Let Me Interrupt You for a Moment, Ma’am

I was at a meeting and listening to one of the most powerful women in Hawaii when something astonishing happened. Her recently promoted male deputy interrupted her. Not once, but several times.

Many studies tell me that I shouldn’t have been surprised, because women – even powerful women – are interrupted much more than men. An article last month in the New York Times by Sheryl Sandberg, COO of Facebook, and Adam Grant, a professor at the University of Pennsylvania’s Wharton School of business, cited studies and evidence from a gamut of different places: a bank, a health-care company, the writing room of a TV show and, even, the U.S. Senate.

The consequence of those interruptions: Women learn to speak less often.

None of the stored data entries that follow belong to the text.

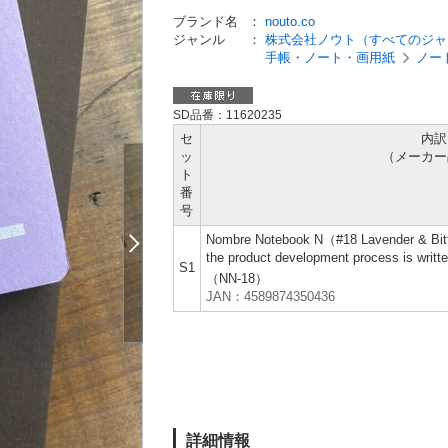
ブランド名
：
nouto.co
ジャンル
：
株式会社ノウト（すべてのジャ
手帳・ノート・画用紙
ノー
SD品番：11620235
セ
内訳
ッ
（メーカー
ト
番
号
Nombre Notebook N（#18 Lavender & Bitte
the product development process is writte
S1
（NN-18）
JAN：4589874350436
詳細情報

Don’t suggest that women should be more assertive and interrupt their interrupters, because women have learned that backfires on them. Another study found that male CEOs who speak more than average have 10 percent higher approval ratings on average, while women CEOs who speak more than average are hit by both men and women with approval ratings that are 14 percent lower on average.

Research suggests that it is not enough to tell people that something bad is happening unequally to men and women. If that’s all you do, you are implicitly saying it’s OK. Instead, you have to say this bad thing is happening and it’s not OK; only then do people actually change their behavior and treat women and men equally.

I don’t know if I have been one of the interrupters in the past – I’m sure people act unconsciously when they do it. But, since I learned about the inequality of interruptions, I have been more careful to keep my mouth shut while someone else is talking, no matter what their gender.


If you get a chance, read Walter Isaacson’s book “The Innovators.” He’s the guy who wrote the great biography of Steve Jobs and, in his latest book, he follows the development of the computer across two centuries. Along the way, you learn about the stepping stones to the modern world and many of the colorful characters who paved the way.

A few takeaways:
• The best innovations were never the product of a single person working in isolation, but always the collaboration between two or more people, often with opposite personalities and very different skills.
• The innovators were mostly men, but women played crucial roles along the way. Unfortunately, the role of women was mostly written out of mainstream history – at least once, starting on the very day of their breakthrough.
• Your perspective is rarely the whole truth. So often, after the collaboration is finished and the accolades start pouring in, the innovators argue over who should get how much credit. The reality is always that whatever innovations you create, you do it in concert with others, while all of you and your contemporaries are standing on the shoulders of hundreds or even millions of other innovators who came before you. In other words, share the credit.

My favorite part of the book was when Isaacson tackles a big controversy in digital history: Was the ARPANET, an important forerunner of the Internet, built to withstand a nuclear attack? The men who designed it insist the ARPANET was not built to withstand a nuclear attack. They are right. But those further up the chain of command – the military and political leaders who funded the project in the 1960s and ’70s – insist that they provided the money because the ARPANET’s decentralized design made it less vulnerable to a nuclear attack. They were right, too. Having spent three decades covering news, I’ve learned that dualism is true of a lot of stories – both contradictory sides contain some of the truth.


If you don’t understand Millennials or you have the misconception that they’re slackers, you should read our coverage starting on page 36. As Courtney Templin points out: “Millennials aren’t better or worse, they’re just different.”

Personally, I’m a big fan of Millennials, partly because my two children are Millennials and they are two of the hardest working and interesting people I know. Besides, Millennials’ blending of work and personal life fits my style better than the traditional 8 to 5 mindset.

I’m a Boomer and, if I remember correctly, our elders considered us amoral slackers back in the day. Some of us were, some weren’t, but together we changed the world. Now, it’s Millennials’ chance to turn things upside down. I’m looking forward to the show.